Join Date: Dec 2004
Location: NC, U.S.A.
Hammer pole axes were another popular ax of this era (18th-19th c.), but with very rare exception, were not used by the native peoples. These types were carried by soldiers, fur traders, explorers, etc. Some were mostly for tool use first, but also as a weapon in a pinch. Here are two early examples. The smaller piece is a true tool ax from around the time of the American Revolution. The 'hammer' end was indeed used for driving in nails/pegs. Note the nail pulling slot is a much later addition to this ax, which was drilled out and cut to form the slot.

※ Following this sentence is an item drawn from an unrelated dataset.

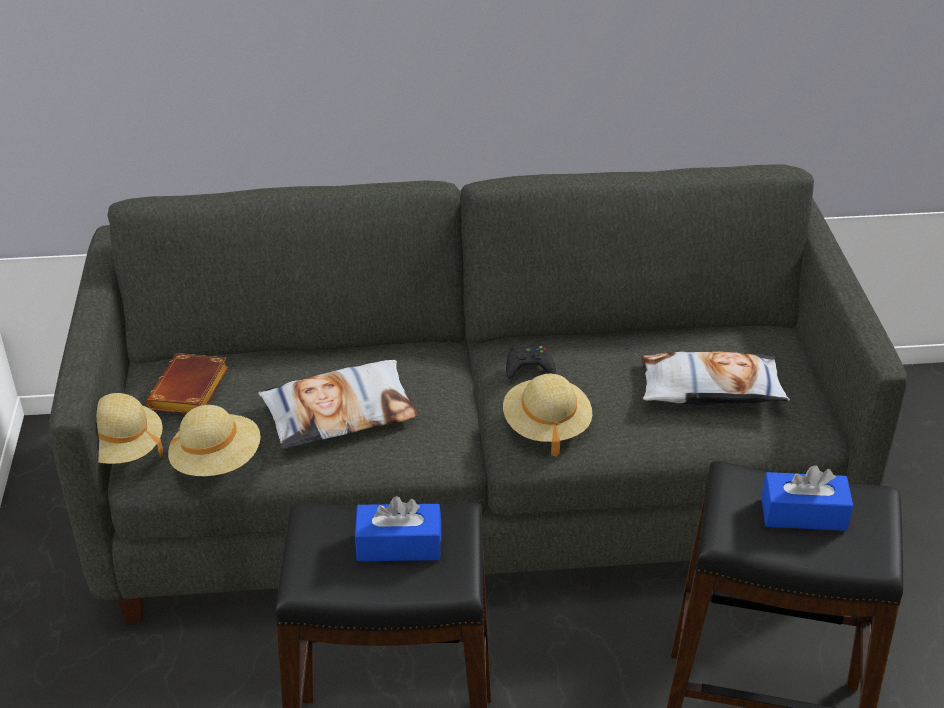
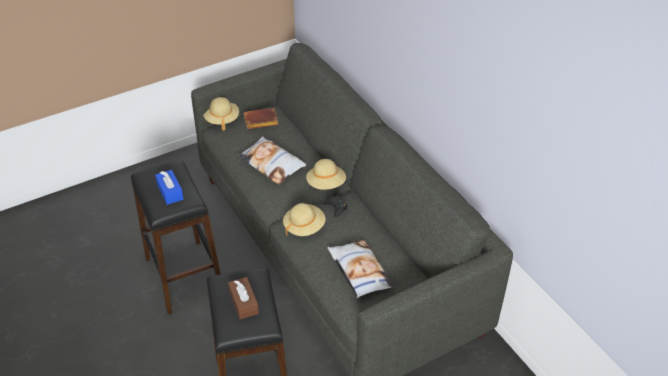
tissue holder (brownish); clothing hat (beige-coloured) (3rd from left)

Compare the smaller ax to the larger example and you will not the huge hammer end to the head. This end was NOT used as a tool, but served as a counter weight to give heft to the ax. This second example is a type known as a 'rifleman's belt ax', Second Pattern as identified by Hartzler's book and Neumann's 'Swords and Blades of the American Revolution'. If you didn't know what you were looking at, most would swear this is just a common shingling tool. This is why collecting these types can be tricky. Spike axes of old influenced the trench axes and fire axes and boy scout axes later!! Likewise, these hammer pole axe/tomahawks certainly morphed into the patterns of later tool axes. This ax is both tool and weapon and does deserve the title of 'tomahawk'. It should be noted that hammer pole tomahawks were issued to Sam Houston's 'Texican Army' and were used to graphic and bloody effect against Santa Anna's army after the Alamo. Likewise, Davie Crochet himself carried a presentation hammer pole tomahawk presented to him by friends in the 1820's.